What needs to be done >>
You are asked to repeat the listing word for word and to leave out its pictures.

--- START ---

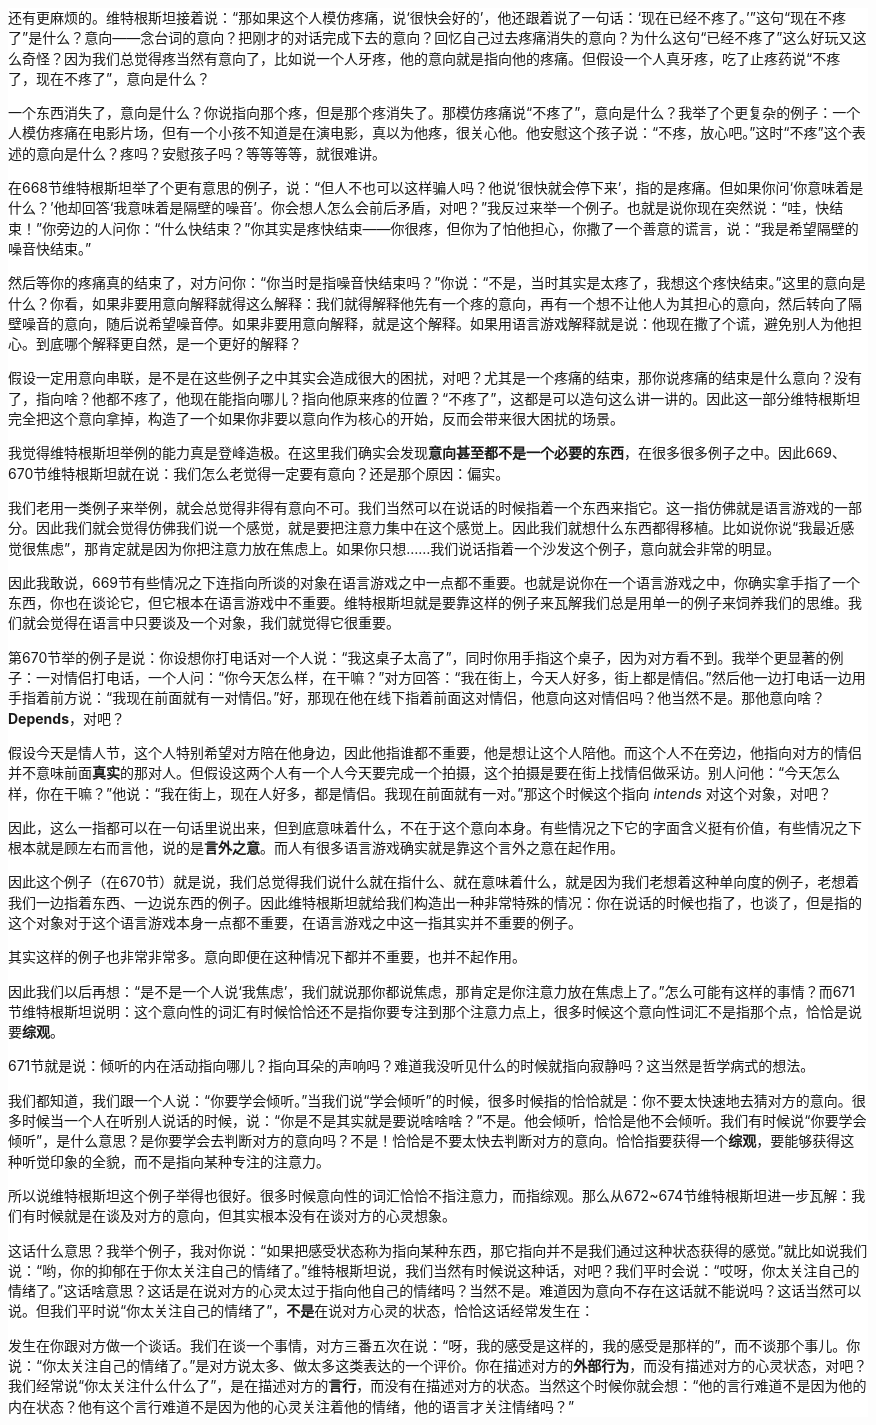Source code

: 还有更麻烦的。维特根斯坦接着说：“那如果这个人模仿疼痛，说‘很快会好的’，他还跟着说了一句话：‘现在已经不疼了。’”这句“现在不疼了”是什么？意向——念台词的意向？把刚才的对话完成下去的意向？回忆自己过去疼痛消失的意向？为什么这句“已经不疼了”这么好玩又这么奇怪？因为我们总觉得疼当然有意向了，比如说一个人牙疼，他的意向就是指向他的疼痛。但假设一个人真牙疼，吃了止疼药说“不疼了，现在不疼了”，意向是什么？

一个东西消失了，意向是什么？你说指向那个疼，但是那个疼消失了。那模仿疼痛说“不疼了”，意向是什么？我举了个更复杂的例子：一个人模仿疼痛在电影片场，但有一个小孩不知道是在演电影，真以为他疼，很关心他。他安慰这个孩子说：“不疼，放心吧。”这时“不疼”这个表述的意向是什么？疼吗？安慰孩子吗？等等等等，就很难讲。

在668节维特根斯坦举了个更有意思的例子，说：“但人不也可以这样骗人吗？他说‘很快就会停下来’，指的是疼痛。但如果你问‘你意味着是什么？’他却回答‘我意味着是隔壁的噪音’。你会想人怎么会前后矛盾，对吧？”我反过来举一个例子。也就是说你现在突然说：“哇，快结束！”你旁边的人问你：“什么快结束？”你其实是疼快结束——你很疼，但你为了怕他担心，你撒了一个善意的谎言，说：“我是希望隔壁的噪音快结束。”

然后等你的疼痛真的结束了，对方问你：“你当时是指噪音快结束吗？”你说：“不是，当时其实是太疼了，我想这个疼快结束。”这里的意向是什么？你看，如果非要用意向解释就得这么解释：我们就得解释他先有一个疼的意向，再有一个想不让他人为其担心的意向，然后转向了隔壁噪音的意向，随后说希望噪音停。如果非要用意向解释，就是这个解释。如果用语言游戏解释就是说：他现在撒了个谎，避免别人为他担心。到底哪个解释更自然，是一个更好的解释？

假设一定用意向串联，是不是在这些例子之中其实会造成很大的困扰，对吧？尤其是一个疼痛的结束，那你说疼痛的结束是什么意向？没有了，指向啥？他都不疼了，他现在能指向哪儿？指向他原来疼的位置？“不疼了”，这都是可以造句这么讲一讲的。因此这一部分维特根斯坦完全把这个意向拿掉，构造了一个如果你非要以意向作为核心的开始，反而会带来很大困扰的场景。

我觉得维特根斯坦举例的能力真是登峰造极。在这里我们确实会发现**意向甚至都不是一个必要的东西**，在很多很多例子之中。因此669、670节维特根斯坦就在说：我们怎么老觉得一定要有意向？还是那个原因：偏实。

我们老用一类例子来举例，就会总觉得非得有意向不可。我们当然可以在说话的时候指着一个东西来指它。这一指仿佛就是语言游戏的一部分。因此我们就会觉得仿佛我们说一个感觉，就是要把注意力集中在这个感觉上。因此我们就想什么东西都得移植。比如说你说“我最近感觉很焦虑”，那肯定就是因为你把注意力放在焦虑上。如果你只想……我们说话指着一个沙发这个例子，意向就会非常的明显。

因此我敢说，669节有些情况之下连指向所谈的对象在语言游戏之中一点都不重要。也就是说你在一个语言游戏之中，你确实拿手指了一个东西，你也在谈论它，但它根本在语言游戏中不重要。维特根斯坦就是要靠这样的例子来瓦解我们总是用单一的例子来饲养我们的思维。我们就会觉得在语言中只要谈及一个对象，我们就觉得它很重要。

第670节举的例子是说：你设想你打电话对一个人说：“我这桌子太高了”，同时你用手指这个桌子，因为对方看不到。我举个更显著的例子：一对情侣打电话，一个人问：“你今天怎么样，在干嘛？”对方回答：“我在街上，今天人好多，街上都是情侣。”然后他一边打电话一边用手指着前方说：“我现在前面就有一对情侣。”好，那现在他在线下指着前面这对情侣，他意向这对情侣吗？他当然不是。那他意向啥？**Depends**，对吧？

假设今天是情人节，这个人特别希望对方陪在他身边，因此他指谁都不重要，他是想让这个人陪他。而这个人不在旁边，他指向对方的情侣并不意味前面**真实**的那对人。但假设这两个人有一个人今天要完成一个拍摄，这个拍摄是要在街上找情侣做采访。别人问他：“今天怎么样，你在干嘛？”他说：“我在街上，现在人好多，都是情侣。我现在前面就有一对。”那这个时候这个指向 _intends_ 对这个对象，对吧？

因此，这么一指都可以在一句话里说出来，但到底意味着什么，不在于这个意向本身。有些情况之下它的字面含义挺有价值，有些情况之下根本就是顾左右而言他，说的是**言外之意**。而人有很多语言游戏确实就是靠这个言外之意在起作用。

因此这个例子（在670节）就是说，我们总觉得我们说什么就在指什么、就在意味着什么，就是因为我们老想着这种单向度的例子，老想着我们一边指着东西、一边说东西的例子。因此维特根斯坦就给我们构造出一种非常特殊的情况：你在说话的时候也指了，也谈了，但是指的这个对象对于这个语言游戏本身一点都不重要，在语言游戏之中这一指其实并不重要的例子。

其实这样的例子也非常非常多。意向即便在这种情况下都并不重要，也并不起作用。

因此我们以后再想：“是不是一个人说‘我焦虑’，我们就说那你都说焦虑，那肯定是你注意力放在焦虑上了。”怎么可能有这样的事情？而671节维特根斯坦说明：这个意向性的词汇有时候恰恰还不是指你要专注到那个注意力点上，很多时候这个意向性词汇不是指那个点，恰恰是说要**综观**。

671节就是说：倾听的内在活动指向哪儿？指向耳朵的声响吗？难道我没听见什么的时候就指向寂静吗？这当然是哲学病式的想法。

我们都知道，我们跟一个人说：“你要学会倾听。”当我们说“学会倾听”的时候，很多时候指的恰恰就是：你不要太快速地去猜对方的意向。很多时候当一个人在听别人说话的时候，说：“你是不是其实就是要说啥啥啥？”不是。他会倾听，恰恰是他不会倾听。我们有时候说“你要学会倾听”，是什么意思？是你要学会去判断对方的意向吗？不是！恰恰是不要太快去判断对方的意向。恰恰指要获得一个**综观**，要能够获得这种听觉印象的全貌，而不是指向某种专注的注意力。

所以说维特根斯坦这个例子举得也很好。很多时候意向性的词汇恰恰不指注意力，而指综观。那么从672~674节维特根斯坦进一步瓦解：我们有时候就是在谈及对方的意向，但其实根本没有在谈对方的心灵想象。

这话什么意思？我举个例子，我对你说：“如果把感受状态称为指向某种东西，那它指向并不是我们通过这种状态获得的感觉。”就比如说我们说：“哟，你的抑郁在于你太关注自己的情绪了。”维特根斯坦说，我们当然有时候说这种话，对吧？我们平时会说：“哎呀，你太关注自己的情绪了。”这话啥意思？这话是在说对方的心灵太过于指向他自己的情绪吗？当然不是。难道因为意向不存在这话就不能说吗？这话当然可以说。但我们平时说“你太关注自己的情绪了”，**不是**在说对方心灵的状态，恰恰这话经常发生在：

发生在你跟对方做一个谈话。我们在谈一个事情，对方三番五次在说：“呀，我的感受是这样的，我的感受是那样的”，而不谈那个事儿。你说：“你太关注自己的情绪了。”是对方说太多、做太多这类表达的一个评价。你在描述对方的**外部行为**，而没有描述对方的心灵状态，对吧？我们经常说“你太关注什么什么了”，是在描述对方的**言行**，而没有在描述对方的状态。当然这个时候你就会想：“他的言行难道不是因为他的内在状态？他有这个言行难道不是因为他的心灵关注着他的情绪，他的语言才关注情绪吗？”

--- END ---

Task response >>
Source code

: 还有更麻烦的。维特根斯坦接着说：“那如果这个人模仿疼痛，说‘很快会好的’，他还跟着说了一句话：‘现在已经不疼了。’”这句“现在不疼了”是什么？意向——念台词的意向？把刚才的对话完成下去的意向？回忆自己过去疼痛消失的意向？为什么这句“已经不疼了”这么好玩又这么奇怪？因为我们总觉得疼当然有意向了，比如说一个人牙疼，他的意向就是指向他的疼痛。但假设一个人真牙疼，吃了止疼药说“不疼了，现在不疼了”，意向是什么？

一个东西消失了，意向是什么？你说指向那个疼，但是那个疼消失了。那模仿疼痛说“不疼了”，意向是什么？我举了个更复杂的例子：一个人模仿疼痛在电影片场，但有一个小孩不知道是在演电影，真以为他疼，很关心他。他安慰这个孩子说：“不疼，放心吧。”这时“不疼”这个表述的意向是什么？疼吗？安慰孩子吗？等等等等，就很难讲。

在668节维特根斯坦举了个更有意思的例子，说：“但人不也可以这样骗人吗？他说‘很快就会停下来’，指的是疼痛。但如果你问‘你意味着是什么？’他却回答‘我意味着是隔壁的噪音’。你会想人怎么会前后矛盾，对吧？”我反过来举一个例子。也就是说你现在突然说：“哇，快结束！”你旁边的人问你：“什么快结束？”你其实是疼快结束——你很疼，但你为了怕他担心，你撒了一个善意的谎言，说：“我是希望隔壁的噪音快结束。”

然后等你的疼痛真的结束了，对方问你：“你当时是指噪音快结束吗？”你说：“不是，当时其实是太疼了，我想这个疼快结束。”这里的意向是什么？你看，如果非要用意向解释就得这么解释：我们就得解释他先有一个疼的意向，再有一个想不让他人为其担心的意向，然后转向了隔壁噪音的意向，随后说希望噪音停。如果非要用意向解释，就是这个解释。如果用语言游戏解释就是说：他现在撒了个谎，避免别人为他担心。到底哪个解释更自然，是一个更好的解释？

假设一定用意向串联，是不是在这些例子之中其实会造成很大的困扰，对吧？尤其是一个疼痛的结束，那你说疼痛的结束是什么意向？没有了，指向啥？他都不疼了，他现在能指向哪儿？指向他原来疼的位置？“不疼了”，这都是可以造句这么讲一讲的。因此这一部分维特根斯坦完全把这个意向拿掉，构造了一个如果你非要以意向作为核心的开始，反而会带来很大困扰的场景。

我觉得维特根斯坦举例的能力真是登峰造极。在这里我们确实会发现**意向甚至都不是一个必要的东西**，在很多很多例子之中。因此669、670节维特根斯坦就在说：我们怎么老觉得一定要有意向？还是那个原因：偏实。

我们老用一类例子来举例，就会总觉得非得有意向不可。我们当然可以在说话的时候指着一个东西来指它。这一指仿佛就是语言游戏的一部分。因此我们就会觉得仿佛我们说一个感觉，就是要把注意力集中在这个感觉上。因此我们就想什么东西都得移植。比如说你说“我最近感觉很焦虑”，那肯定就是因为你把注意力放在焦虑上。如果你只想……我们说话指着一个沙发这个例子，意向就会非常的明显。

因此我敢说，669节有些情况之下连指向所谈的对象在语言游戏之中一点都不重要。也就是说你在一个语言游戏之中，你确实拿手指了一个东西，你也在谈论它，但它根本在语言游戏中不重要。维特根斯坦就是要靠这样的例子来瓦解我们总是用单一的例子来饲养我们的思维。我们就会觉得在语言中只要谈及一个对象，我们就觉得它很重要。

第670节举的例子是说：你设想你打电话对一个人说：“我这桌子太高了”，同时你用手指这个桌子，因为对方看不到。我举个更显著的例子：一对情侣打电话，一个人问：“你今天怎么样，在干嘛？”对方回答：“我在街上，今天人好多，街上都是情侣。”然后他一边打电话一边用手指着前方说：“我现在前面就有一对情侣。”好，那现在他在线下指着前面这对情侣，他意向这对情侣吗？他当然不是。那他意向啥？**Depends**，对吧？

假设今天是情人节，这个人特别希望对方陪在他身边，因此他指谁都不重要，他是想让这个人陪他。而这个人不在旁边，他指向对方的情侣并不意味前面**真实**的那对人。但假设这两个人有一个人今天要完成一个拍摄，这个拍摄是要在街上找情侣做采访。别人问他：“今天怎么样，你在干嘛？”他说：“我在街上，现在人好多，都是情侣。我现在前面就有一对。”那这个时候这个指向 _intends_ 对这个对象，对吧？

因此，这么一指都可以在一句话里说出来，但到底意味着什么，不在于这个意向本身。有些情况之下它的字面含义挺有价值，有些情况之下根本就是顾左右而言他，说的是**言外之意**。而人有很多语言游戏确实就是靠这个言外之意在起作用。

因此这个例子（在670节）就是说，我们总觉得我们说什么就在指什么、就在意味着什么，就是因为我们老想着这种单向度的例子，老想着我们一边指着东西、一边说东西的例子。因此维特根斯坦就给我们构造出一种非常特殊的情况：你在说话的时候也指了，也谈了，但是指的这个对象对于这个语言游戏本身一点都不重要，在语言游戏之中这一指其实并不重要的例子。

其实这样的例子也非常非常多。意向即便在这种情况下都并不重要，也并不起作用。

因此我们以后再想：“是不是一个人说‘我焦虑’，我们就说那你都说焦虑，那肯定是你注意力放在焦虑上了。”怎么可能有这样的事情？而671节维特根斯坦说明：这个意向性的词汇有时候恰恰还不是指你要专注到那个注意力点上，很多时候这个意向性词汇不是指那个点，恰恰是说要**综观**。

671节就是说：倾听的内在活动指向哪儿？指向耳朵的声响吗？难道我没听见什么的时候就指向寂静吗？这当然是哲学病式的想法。

我们都知道，我们跟一个人说：“你要学会倾听。”当我们说“学会倾听”的时候，很多时候指的恰恰就是：你不要太快速地去猜对方的意向。很多时候当一个人在听别人说话的时候，说：“你是不是其实就是要说啥啥啥？”不是。他会倾听，恰恰是他不会倾听。我们有时候说“你要学会倾听”，是什么意思？是你要学会去判断对方的意向吗？不是！恰恰是不要太快去判断对方的意向。恰恰指要获得一个**综观**，要能够获得这种听觉印象的全貌，而不是指向某种专注的注意力。

所以说维特根斯坦这个例子举得也很好。很多时候意向性的词汇恰恰不指注意力，而指综观。那么从672~674节维特根斯坦进一步瓦解：我们有时候就是在谈及对方的意向，但其实根本没有在谈对方的心灵想象。

这话什么意思？我举个例子，我对你说：“如果把感受状态称为指向某种东西，那它指向并不是我们通过这种状态获得的感觉。”就比如说我们说：“哟，你的抑郁在于你太关注自己的情绪了。”维特根斯坦说，我们当然有时候说这种话，对吧？我们平时会说：“哎呀，你太关注自己的情绪了。”这话啥意思？这话是在说对方的心灵太过于指向他自己的情绪吗？当然不是。难道因为意向不存在这话就不能说吗？这话当然可以说。但我们平时说“你太关注自己的情绪了”，**不是**在说对方心灵的状态，恰恰这话经常发生在：

发生在你跟对方做一个谈话。我们在谈一个事情，对方三番五次在说：“呀，我的感受是这样的，我的感受是那样的”，而不谈那个事儿。你说：“你太关注自己的情绪了。”是对方说太多、做太多这类表达的一个评价。你在描述对方的**外部行为**，而没有描述对方的心灵状态，对吧？我们经常说“你太关注什么什么了”，是在描述对方的**言行**，而没有在描述对方的状态。当然这个时候你就会想：“他的言行难道不是因为他的内在状态？他有这个言行难道不是因为他的心灵关注着他的情绪，他的语言才关注情绪吗？”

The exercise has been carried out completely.